Der 85-Jährige ist eine feste Größe in der niedersächsischen Wirtschaft und ein Freund Gerhard Schröders seit dessen Tagen als Ministerpräsident. Er hat 1963 sein erstes Unternehmen gründet und daraus einen Konzern mit Tausenden Beschäftigten in Bauunternehmen, Rohstoffhandel, Entsorgung und Maschinenbau gemacht. Den entscheidenden Schub gaben ihm in den Neunzigerjahren der Mauerfall und die Öffnung Osteuropas. Bis heute ist der Patriarch Vorsitzender des Vorstands, in dem auch seine Kinder sitzen.
Zu der Zeit wiederum spielte Schröder eine Schlüsselrolle bei der Entstehung der heutigen Salzgitter AG. Der damalige Ministerpräsident stieg damals mit dem Land ein, um den Verkauf des Stahlherstellers an den österreichischen Konkurrenten Voestalpine zu verhindern. Heute hält das Land noch 26,5 Prozent an der Salzgitter AG und damit eine Sperrminorität – an der offenbar nicht gerüttelt werden soll.
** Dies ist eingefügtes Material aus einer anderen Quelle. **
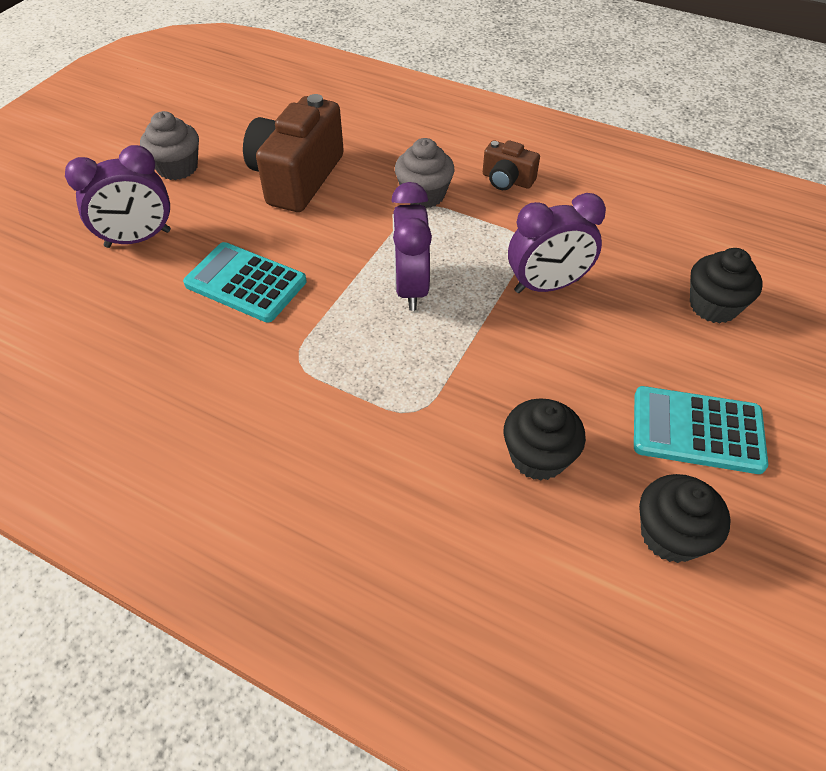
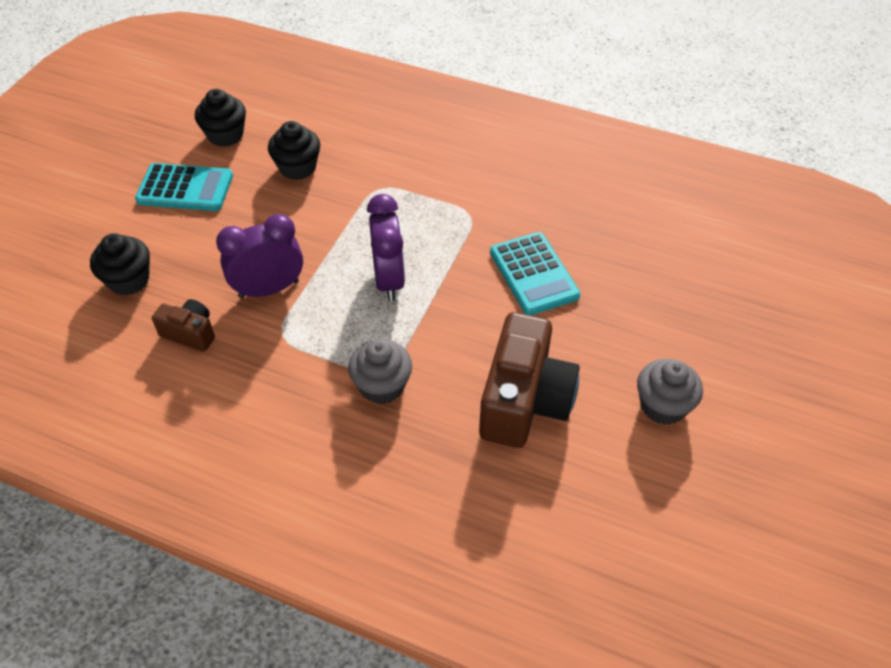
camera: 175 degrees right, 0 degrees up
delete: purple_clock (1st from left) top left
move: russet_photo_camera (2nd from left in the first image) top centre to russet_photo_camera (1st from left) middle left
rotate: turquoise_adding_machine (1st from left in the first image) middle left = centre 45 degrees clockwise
Die Landesregierung prüfe nun die Pläne des Konsortiums „sowie die damit verbundenen rechtlichen und wirtschaftlichen Folgen sehr gründlich“, teilte das Finanzministerium in Hannover am Dienstag mit. „Eine inhaltliche Positionierung wird erst nach Abschluss der Prüfung möglich sein.“
Ähnlich klingt es bei der Gewerkschaft: „Die IG Metall wird darauf dringen, zeitnah alle Informationen zu erlangen, die für eine sachgerechte Bewertung des Vorgangs unverzichtbar sind“, sagte deren Vorstandsmitglied Hans-Jürgen Urban dem RND. Im Zentrum stünden „die Fortführung der Transformation sowie die Sicherung von Standorten, Mitbestimmung, Beschäftigung und Einkommen“.
Mit ihren Plänen schwimmen Papenburg und TSR jedenfalls gerade gegen den Strom. Die Stahlindustrie steckt wegen schwacher Nachfrage und eines Preisverfalls in der Krise. Gleichzeitig sind in den nächsten Jahren Milliardeninvestitionen nötig, um die Produktion auf ein völlig anderes, CO2-armes Verfahren umzustellen. Diese doppelte Belastung führt die Branche ans Limit: Im Thyssenkrupp-Konzern wird seit Monaten um die Zukunft der Stahlsparte gerungen, ein gutes Ende ist derzeit nicht in Sicht.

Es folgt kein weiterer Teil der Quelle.